I screeched the car again on the cobblestones and once more flung the door open, reaching across his body. Cars skidded and squealed behind us, nearly piling up against my back bumper, and horns began honking as I hurled his body outward and suspended it over the pavement, holding him up by the back of his suit jacket. But again, nothing happened. “I’m okay, I’m okay,” he repeated. I could have killed him. “There’s not much left to come up now, anyway.”
Back to careening through the city, I thought maybe I could distract everyone, including myself, with some small talk. “Did the French Quarter see much damage from Katrina?” We bounced recklessly through a bustling Bourbon Street crosswalk.

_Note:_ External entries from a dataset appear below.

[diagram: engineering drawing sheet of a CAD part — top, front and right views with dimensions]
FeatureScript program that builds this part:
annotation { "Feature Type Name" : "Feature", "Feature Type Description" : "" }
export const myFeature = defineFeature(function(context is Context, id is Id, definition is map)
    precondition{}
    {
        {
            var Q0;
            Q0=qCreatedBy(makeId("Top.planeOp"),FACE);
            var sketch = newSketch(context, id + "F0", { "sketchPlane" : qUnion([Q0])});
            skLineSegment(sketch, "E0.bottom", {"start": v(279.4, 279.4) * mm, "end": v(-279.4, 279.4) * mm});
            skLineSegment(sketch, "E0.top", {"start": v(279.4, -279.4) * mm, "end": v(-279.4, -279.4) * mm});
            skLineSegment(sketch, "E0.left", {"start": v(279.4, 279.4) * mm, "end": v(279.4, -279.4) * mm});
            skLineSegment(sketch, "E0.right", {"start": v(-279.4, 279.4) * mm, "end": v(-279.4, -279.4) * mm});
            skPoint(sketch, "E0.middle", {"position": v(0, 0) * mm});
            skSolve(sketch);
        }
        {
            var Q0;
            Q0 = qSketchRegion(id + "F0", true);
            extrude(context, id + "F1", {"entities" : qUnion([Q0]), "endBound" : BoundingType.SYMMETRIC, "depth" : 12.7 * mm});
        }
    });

“No, of course not,” drawled Ernesto, his head steaming up the passenger window he was leaning on. “This all stayed safe. They flooded out the people they wanted to, flooded them right out of the city. Turned off the levee pumps at the places they wanted…” he slurred. “Everyone knows it, just no one says it.”
I pulled in front of their apartment and began our goodbyes. Just then, two boys appeared — we all saw them — looking sort of like fraternity brothers, piling into the cab of a black truck across the street. Both of them were laughing, drunk, and pushing each other, and then one of their pants fell down to his legs, exposing a tiny penis in the middle of a brown bush of pubic hair, and then they disappeared into the truck, punching and grabbing each other playfully as they went.
The scene was anything but romantic, and yet still Ernesto was incensed enough by it to be threatening once more to throw up again. “Fuck, man! Jesus fuck! See what I’m talking about? The city’s going to fucking shit! Why the fuck did I have to see that fucking sh—”
I opened the door and pushed him out of the car, for real this time.